21 de febr. 2011

UNA DE BALONCESTO

Foto: Imágenes Google

En séptimo de E.G.B. Edmundo Toral Carletón, a quien todos admirábamos por su precocidad en cualesquiera órdenes de la vida, me inoculó el virus del baloncesto. Ese año tan sólo cuatro niños de mi curso fuimos usuarios del comedor de la escuela, por lo que, pudiéndome dedicar todo su tiempo en el rato de patio entre la comida y las clases mientras fumaba a escondidas sus farias, Toral pasó a convertirse en mi particular James Naismith. Desde aquel dichoso aprendizaje no tuve reparos en detener en seco mi progresión como futbolista para centrarme de lleno en el deporte de la canasta.

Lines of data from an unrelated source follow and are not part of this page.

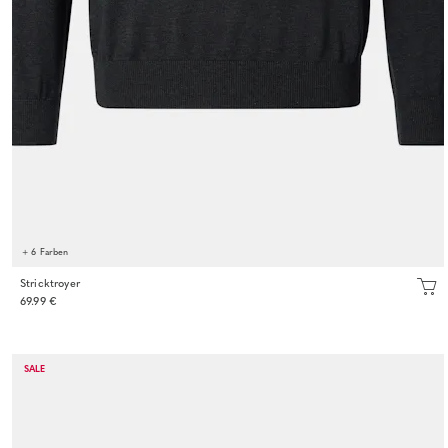
+ 6 Farben
Stricktroyer
69.99 €
SALE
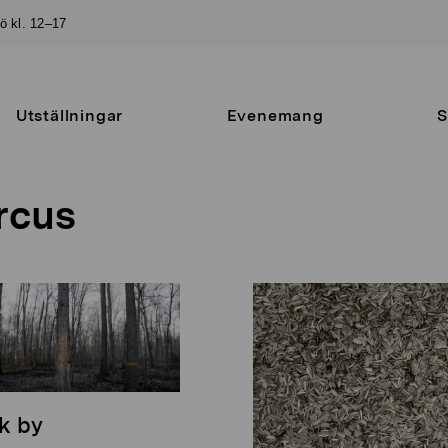
sö kl. 12–17
Utställningar
Evenemang
S
rcus
lk by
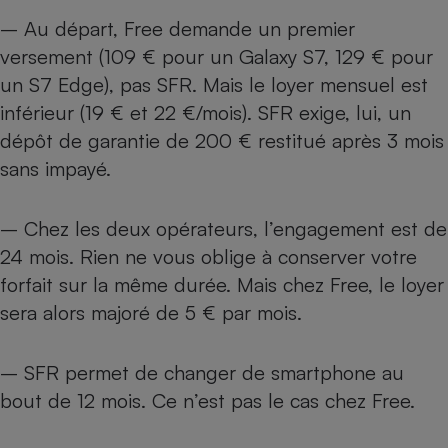
– Au départ, Free demande un premier
versement (109 € pour un Galaxy S7, 129 € pour
un S7 Edge), pas SFR. Mais le loyer mensuel est
inférieur (19 € et 22 €/mois). SFR exige, lui, un
dépôt de garantie de 200 € restitué après 3 mois
sans impayé.
– Chez les deux opérateurs, l’engagement est de
24 mois. Rien ne vous oblige à conserver votre
forfait sur la même durée. Mais chez Free, le loyer
sera alors majoré de 5 € par mois.
– SFR permet de changer de smartphone au
bout de 12 mois. Ce n’est pas le cas chez Free.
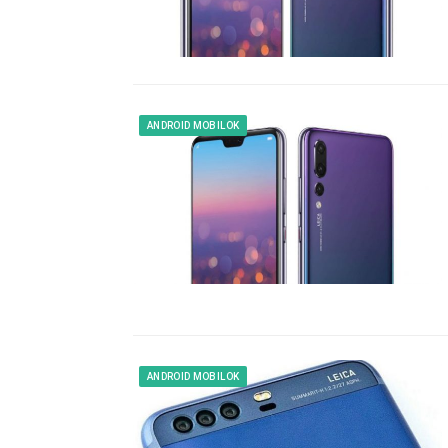
ANDROID MOBILOK
ANDROID MOBILOK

A aquella época se remonta también mi afición –aunque mejor sería decir locura– por los partidos de baloncesto televisados. Todo quedaba en suspenso así que, a través del ya entonces antediluviano Elbe en blanco y negro de casa, me llegaba la voz del locutor gallego Héctor Quiroga, seña de identidad entre otros del insoslayable torneo de Navidad del Real Madrid. Nombres como Wayne Brabender, Juan Domingo lagarto De la Cruz, Samuel Puente, Essie Hollis, Mike Phillips o Javier Mendiburu se grabaron de tal manera en mi cerebro que aun hoy en día pivotan sobre algún recóndito pliegue. Gracias a los cuatro partidos de la tele que cada fin de semana me metía entre pecho y espalda, así como a la revista semanal Gigantes y a la mensual Nuevo Basket, adquirí incluso el poso cultural necesario para dignificar mi papel en los duelos amicales con el hijo de mis padrinos Ricardo y Rosa, el hoy conocido periodista Ricard Torquemada, por ver quién se llevaba el entorchado.

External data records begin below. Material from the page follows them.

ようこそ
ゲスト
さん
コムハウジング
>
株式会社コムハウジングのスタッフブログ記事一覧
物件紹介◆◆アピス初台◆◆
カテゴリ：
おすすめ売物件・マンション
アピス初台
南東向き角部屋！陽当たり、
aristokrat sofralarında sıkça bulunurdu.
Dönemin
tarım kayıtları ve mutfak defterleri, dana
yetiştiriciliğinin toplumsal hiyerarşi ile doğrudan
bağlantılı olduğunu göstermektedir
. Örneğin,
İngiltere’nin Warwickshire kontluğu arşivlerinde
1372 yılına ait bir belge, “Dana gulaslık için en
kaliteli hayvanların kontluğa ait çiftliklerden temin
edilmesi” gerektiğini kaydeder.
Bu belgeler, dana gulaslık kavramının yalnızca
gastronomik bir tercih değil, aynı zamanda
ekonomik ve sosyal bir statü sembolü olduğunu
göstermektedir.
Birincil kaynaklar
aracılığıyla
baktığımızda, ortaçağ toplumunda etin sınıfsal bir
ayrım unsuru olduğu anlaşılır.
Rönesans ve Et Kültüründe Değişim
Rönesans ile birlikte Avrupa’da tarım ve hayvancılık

La euforia se desató con la medalla de plata de la selección en los boicoteados JJ.OO. de Los Ángeles’84. Sin transición posible, pasamos del corte de UCLA que el entrañable Antonio Díaz Miguel aprendió de su homólogo Bobby Knight al Coast to Coast de Magic Johnson en las finales de Los Lakers contra los Celtics que, tras los prolegómenos con el Faith de Georges Michael, nos narraba de madrugada Ramón Trecet. Pero, sin duda, la culminación de todo un sueño se hizo realidad la primera vez que presencié el fin de semana de las estrellas de la NBA y su plato estrella: el concurso de mates. El dios Michael Jordan se impuso tras volar desde la raya del cuello de la botella y dio paso al vacío. O al menos eso creí yo hasta que, al cabo de poco tiempo, apareció un renacuajo de 168 centímetros llamado Anthony spud Webb para darle otra vuelta de tuerca al asunto. Y así hasta llegar a este fin de semana y al salto de un tal Griffin, el último king of dunkers, por encima de un coche. Al verlo, me ha venido a la cabeza el elogio que en su día le salió del alma a un desconocido al verme volar por encima del aro: «¡Joder, tío, con tu mate tengo para flipar durante un mes seguido!».